HULK MAD!!!!!>.. ha ha, nice bike, it definitely stands out!


----------



## blueberry (Nov 29, 2008)

reminds me of a kind of frog.... interesting colour, really.


----------



## Gus90 (Apr 24, 2011)

Tree Frog likes....


----------



## Cinelli 82220 (Dec 2, 2010)

That is great! Reminds me of the old De Kerf mountain bikes in that color.

Please post pics when you put it all together.


----------



## adammyrf (Apr 7, 2012)

That is an awesome paint job


----------



## Guod (Jun 9, 2011)

Absolutely killer. What stem and handlebar are you using?

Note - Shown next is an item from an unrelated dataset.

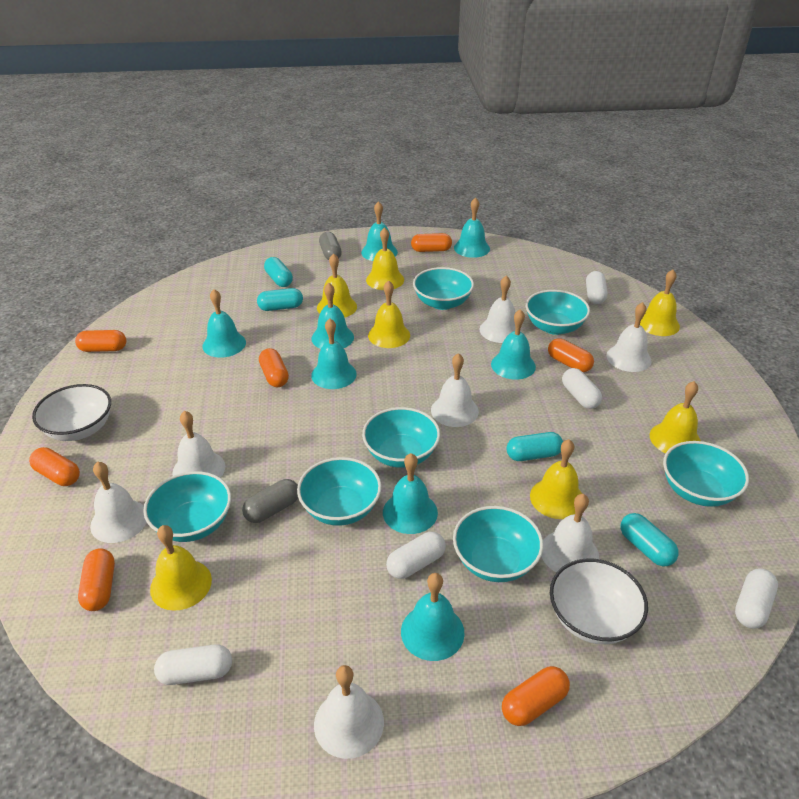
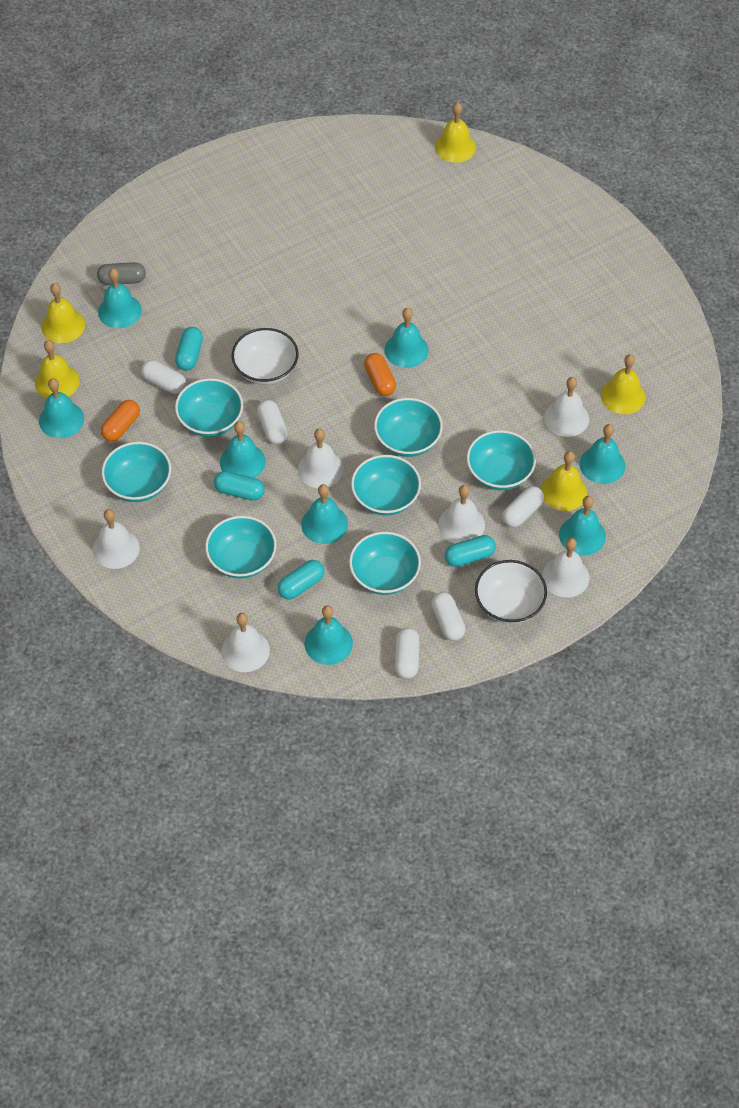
grey capsule: [242,479,298,523] [319,232,342,260] = 2 -> [97,262,146,285] = 1
orange capsule: [29,447,80,486] [75,330,126,352] [78,548,115,611] [259,348,289,387] [411,233,452,252] [502,666,570,726] [548,338,594,372] = 7 -> [101,400,140,442] [364,353,396,396] = 2
white bell: [90,461,147,543] [172,411,225,478] [314,665,384,759] [431,353,479,427] [480,276,522,343] [541,494,599,573] [606,302,652,372] = 7 -> [93,509,140,569] [221,613,270,672] [298,429,344,488] [438,485,485,544] [542,538,590,598] [544,377,589,437] = 6
yellow bell: [150,525,212,611] [317,253,357,318] [366,227,404,290] [368,280,410,348] [530,439,582,519] [640,270,680,336] [650,381,701,453] = 7 -> [35,340,80,398] [41,283,85,343] [435,102,476,163] [541,451,587,511] [601,354,646,414] = 5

NM...I was too enthralled with the awesome of the paint job, didn't see you had all that listed!


----------



## lococarnitas (Sep 10, 2009)

Here's the completed bike. Well almost. The saddle has been changed to Fizik Curve. Which I highly recommend. The SLR was way to hard on the bum. The new red sram works beautifully. I love the bike. It has a very solid feeling. The color is hard to capture on camera. Its a lime green with a hint of gold metallic. The Giant and TCR logos are clear carbon. It's definitely different looking.


----------



## chancellor (Mar 24, 2012)

nice one


----------



## MTG90 (Apr 7, 2012)

Great job. If it were a factory painted model, there'd be about a dozen more GIANT decals on it.


----------



## ALIHISGREAT (Dec 21, 2011)

very nice! i've always liked green bikes ->does need a few more black decals to balance it out though.


----------



## egman476 (Jul 6, 2008)

How did you get the logos to come out so well?


----------



## lococarnitas (Sep 10, 2009)

The guy that painted the bike created a stencil. I believe he uses a vinyl cutter. The logos are the raw carbon with clear over it. They look trick.


----------



## egman476 (Jul 6, 2008)

Ya it looks great! Much better then the stock colors. I'm guessing that painting voids the warranty though? I am looking into getting a tcr sl and painting it also, but with my luck I'll probably crack the frame within a month after painting it haha


----------



## bmwk100 (Apr 17, 2011)

That is a real cool bike! Enjoy.


----------